Section 7.6/Unbalanced Roof Snow Loads
ASCE 7-22 Section 7.6 requires unbalanced snow load analysis on gable, hip, curved, sawtooth, and multi-level roofs where wind causes asymmetric snow accumulation.
Unbalanced snow loads must be considered on roofs where wind action causes snow to be deposited unevenly. For gable roofs with a slope between 2.39 degrees (1/2 on 12) and 30.26 degrees (7 on 12) and a horizontal eave-to-ridge distance W greater than 20 feet, the windward side is loaded at 0.3 times the balanced flat roof snow load (pf) while the leeward side carries the balanced sloped roof load plus a rectangular surcharge. The surcharge intensity (hd x gamma) is calculated from the drift height formula. Hip roofs, curved roofs, sawtooth roofs, and multi-level roofs each have specific unbalanced load patterns defined in Figures 7.6-1 through 7.6-4. For gable roofs steeper than 30.26 degrees, no snow is assumed on the windward side (it slides off) and the leeward side carries the full balanced load.
Why this section exists
Wind blowing across a ridgeline scours snow from the windward slope and deposits it on the leeward slope. This creates an asymmetric load that produces the maximum bending moment in ridge beams and connections, net uplift on windward rafters and trusses, and lateral forces on interior bearing walls. Many structural failures during heavy snow events result from unbalanced loading rather than the balanced snow load. The unbalanced condition often produces higher member forces than the balanced case, particularly for ridge beams, hip rafters, and frames with long spans. The 20-foot minimum W threshold excludes small structures where the unbalanced effect is negligible.
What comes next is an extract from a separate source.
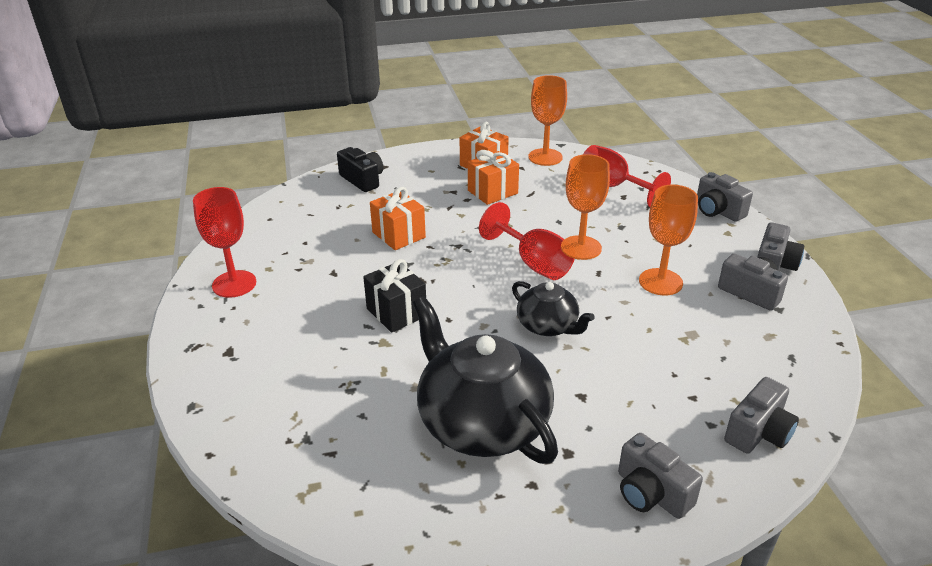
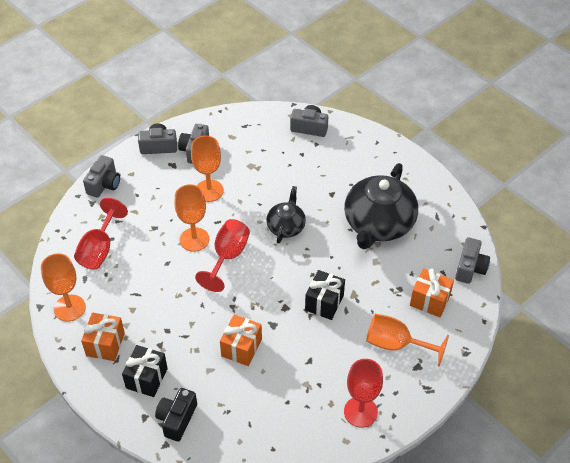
camera: 120 degrees left, 15 degrees up
orange gift [468,150,519,205] -> orange gift moved to [410,268,454,317]
grey camera [618,433,703,519] -> grey camera moved to [455,237,490,284]
none -> black gift [122,345,168,397]
none -> orange goblet [366,314,449,367]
What plan reviewers look for
Plan reviewers check the roof geometry (slope, span, eave-to-ridge distance) to determine if unbalanced analysis is required. They verify the structural calculations include both balanced and unbalanced load cases. For trusses, they check that the truss design includes the unbalanced loading pattern. For ridge beams, they verify the beam is designed for the eccentric loading from the unbalanced case. They confirm the unbalanced load is included in the load combinations and check for uplift on windward connections.